Text:
• • • • • • •

Welcome to the 21st issue of the MLOps newsletter. In this issue, we cover some tips from Google Cloud on choosing the right MLOps capabilities, share what continuous delivery for ML systems looks like, deep dive into the performance of language models over time, discuss the implications of AWS terms of service, and much more.
A comment on the "Pitfalls" paper on large, static model degradation...
You mention that retraining frequently would solve the problem, but it's too expensive. You are half right. The reason it's too expensive is not inherent in problem - it's an issue with the chosen ML technology (deep learning). At Textician, we use very fast regression algorithms. Our customers can retrain entire models overnight on vanilla hardware, with a side benefit that convergence is built in.
This solves problems of both time and space. As the paper discusses, models degrade over time, but in our application, we often face the issue that each installation must deal with different jargon and/or documentation customs. (We work with medical records text, which is highly variable doctor to doctor and facility to facility.) Rapid (re)training is the solution here and a competitive advantage for us versus competitors that use one-size-fits-all static ML models or GOFAI rules-based systems.*
So - yes - large, static deep-learning models degrade over time and space, but the solution is not more data or regular retraining. It's picking a more appropriate technology!
* Rule-based systems in this application have 500K+ rules! It's a nontrivial task to tune them over time, let alone space.

• • • • • • •

Dataset extract:

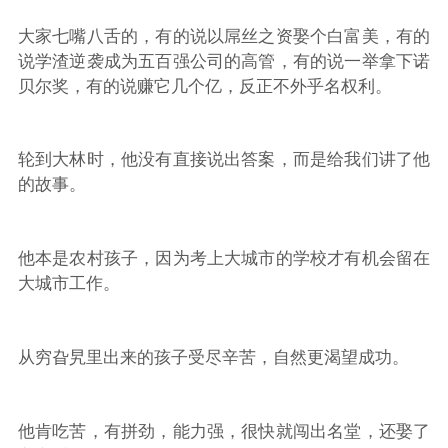
大家七嘴八舌的，有的说以屌丝之资娶个白富美，有的
说学渣逆袭成为五百强公司的高管，有的说一举拿下诺
贝尔奖，有的说赚它几个亿，反正不外乎名权利。
轮到大林时，他没有直接说出答案，而是给我们讲了他
的故事。
他本是农村孩子，因为考上大城市的学校才有机会留在
大城市工作。
从穷旮旯里出来的孩子受尽辛苦，自然更渴望成功。
他肯吃苦，有拼劲，能力强，很快就闯出名堂，还娶了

• • • • • • •

What the exercise asks:
Rewrite the part of the MLOps newsletter text that opens with the words containing "This solves problems" and closes with "let alone space.", substituting "terminology" for "jargon".

Task output:
This solves problems of both time and space. As the paper discusses, models degrade over time, but in our application, we often face the issue that each installation must deal with different terminology and/or documentation customs. (We work with medical records text, which is highly variable doctor to doctor and facility to facility.) Rapid (re)training is the solution here and a competitive advantage for us versus competitors that use one-size-fits-all static ML models or GOFAI rules-based systems.*
So - yes - large, static deep-learning models degrade over time and space, but the solution is not more data or regular retraining. It's picking a more appropriate technology!
* Rule-based systems in this application have 500K+ rules! It's a nontrivial task to tune them over time, let alone space.